"Fearlessness is the first requirement of spirituality. Cowards can never be moral." -- Mahatma Gandhi

Tuesday, March 1, 2011

Is It Good, or Bad?

"Nothing," Shakespeare observed, "is good or bad, but our thinking makes it so." This truism, from Act II, Scene II of "Hamlet" is one of Shakespeare's most famous lines. It is an original line, but the essence of its meaning is expressed over and over in stories that can be tracked back into the mists of time.

The ancient Ashtavakra Gita - "Gita" meaning "song" in Sanskrit - notes that, "If one thinks of oneself as free, one is free, and if one thinks of oneself as bound, one is bound. Here this saying is true, "Thinking makes it so."

In a very real way, it is our thinking and our perception (quantum scientists would say our conscious observation) that 'crystallizes' our world and our 'reality.' If we judge that reality to be "good," it is "good." If we judge it as "bad," it is "bad." This point is the essential teaching of a traditional Taoist parable:
An old farmer had worked his crops for many years with the help of his wife and his only son. His only possession of any worth was the horse he used to work the fields he rented. And then one day, One day his horse ran away.

The farmer's wife and son were distraught. Upon hearing the news, his neighbors came to visit. "This is terrible," they said. "Such bad luck," they murmured sympathetically.
"Is it good, or is it bad?" the farmer asked. 

Several days later the farmer's horse returned, leading a whole herd of wild horses into the farmer's corral. The farmer's wife and son were ecstatic.
"How wonderful," the farmer's neighbors exclaimed. "you are the richest man in the village!"
"Is this good, or is it bad?" the farmer mused. "We'll see."

The neighbors went away perplexed at the farmer's reaction to such good fortune.


The following day, his son tried to ride one of the untamed horses, was thrown, and broke his leg. The farmer's wife was unconsolable, sobbing and rubbing ashes over her head and face. The neighbors again came to offer their sympathy on the farmer's misfortune. "This is awful," they exclaimed. "Such a great misfortune."


"Is this good, or is this bad?" the farmer mused." "I just don't know," he said, resignedly. "We'll see."

The neighbors left the farmer, commenting amongst themselves at just how callous the farmer was regarding this grave injury to his only son.

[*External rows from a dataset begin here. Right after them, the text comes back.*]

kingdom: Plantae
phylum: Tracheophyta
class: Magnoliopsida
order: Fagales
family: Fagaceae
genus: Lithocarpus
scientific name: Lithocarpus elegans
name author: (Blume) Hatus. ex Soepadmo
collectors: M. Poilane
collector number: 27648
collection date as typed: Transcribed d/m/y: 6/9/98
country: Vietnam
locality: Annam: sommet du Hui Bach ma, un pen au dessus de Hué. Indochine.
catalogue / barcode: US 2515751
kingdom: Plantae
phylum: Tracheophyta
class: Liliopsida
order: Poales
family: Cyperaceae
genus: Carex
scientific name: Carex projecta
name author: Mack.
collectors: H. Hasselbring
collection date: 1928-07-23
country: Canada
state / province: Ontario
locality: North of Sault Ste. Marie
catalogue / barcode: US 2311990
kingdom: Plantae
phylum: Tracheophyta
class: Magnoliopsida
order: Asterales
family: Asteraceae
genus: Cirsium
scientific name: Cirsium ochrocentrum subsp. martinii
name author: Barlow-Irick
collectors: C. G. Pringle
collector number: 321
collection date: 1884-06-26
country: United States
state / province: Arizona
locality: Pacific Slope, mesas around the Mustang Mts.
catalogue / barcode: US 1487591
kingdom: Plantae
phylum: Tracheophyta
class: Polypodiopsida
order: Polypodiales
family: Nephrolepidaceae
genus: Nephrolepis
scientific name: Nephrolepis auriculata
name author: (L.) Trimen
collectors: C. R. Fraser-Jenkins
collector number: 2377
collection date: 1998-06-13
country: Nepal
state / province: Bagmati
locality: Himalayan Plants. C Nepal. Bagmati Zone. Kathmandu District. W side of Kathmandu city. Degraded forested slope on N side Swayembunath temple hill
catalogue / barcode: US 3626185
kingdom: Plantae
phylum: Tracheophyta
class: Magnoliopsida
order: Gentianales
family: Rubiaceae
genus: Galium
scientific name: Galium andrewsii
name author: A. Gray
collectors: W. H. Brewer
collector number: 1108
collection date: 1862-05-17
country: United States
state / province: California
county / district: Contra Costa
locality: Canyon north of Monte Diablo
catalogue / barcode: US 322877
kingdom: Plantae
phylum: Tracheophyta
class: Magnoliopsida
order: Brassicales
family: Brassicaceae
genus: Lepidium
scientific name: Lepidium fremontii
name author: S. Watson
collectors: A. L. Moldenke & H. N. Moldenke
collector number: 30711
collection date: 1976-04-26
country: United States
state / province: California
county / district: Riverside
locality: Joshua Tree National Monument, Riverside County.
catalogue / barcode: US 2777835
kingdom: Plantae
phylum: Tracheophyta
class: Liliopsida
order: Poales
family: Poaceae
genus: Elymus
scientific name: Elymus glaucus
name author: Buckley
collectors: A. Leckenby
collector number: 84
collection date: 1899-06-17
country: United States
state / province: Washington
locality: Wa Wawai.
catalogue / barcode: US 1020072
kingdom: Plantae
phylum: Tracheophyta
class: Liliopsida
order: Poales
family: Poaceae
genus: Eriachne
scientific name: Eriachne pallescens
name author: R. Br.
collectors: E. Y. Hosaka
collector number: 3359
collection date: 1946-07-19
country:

The day after, military officials came to the village and drafted all the young men of the village to fight in a battle few would return from. Seeing that the son's leg was broken, they passed him by. The neighbors congratulated the farmer on how well things had turned out after all

"We'll see" said the farmer.
The farmer was, indeed, dispassionate in the truest sense of the word. He neither suffered from seeming bad news, nor rejoiced for the seeming good. He accepted without judgment life as it presented itself, free of attachment to the course of events.

In a similar story from the Zen Buddhist tradition, the same unattached dispassion is exemplified.
A beautiful girl in the village was pregnant. Her angry parents demanded to know who was the father. At first resistant to confess, the anxious and embarrassed girl finally pointed to Hakuin, the Zen master whom everyone previously revered for living such a pure life.

When the outraged parents confronted Hakuin with their daughter's accusation, he simply replied "Is that so?"

When the child was born, the parents brought it to the Hakuin, who now was viewed as a pariah by the whole village. They demanded that he take care of the child since it was his responsibility.

"Is that so?" Hakuin said calmly as he accepted the child.


For many months he took very good care of the child, until the daughter could no longer withstand the lie she had told. She confessed that the real father was a young man in the village whom she had tried to protect.

The parents immediately went to Hakuin to see if he would return the baby. With profuse apologies they explained what had happened.

"Is that so?" Hakuin said as he handed them the child.

The point is nothing is 'good' or 'bad,' per se. It is our self-centered judgment that imbues everything with its seeming 'goodness' or 'badness.' In doing so, we create our own suffering. "Judge not, lest ye be judged," Jesus cautioned us. He did not mention that we are, the judge, jury and executioner, when we do so.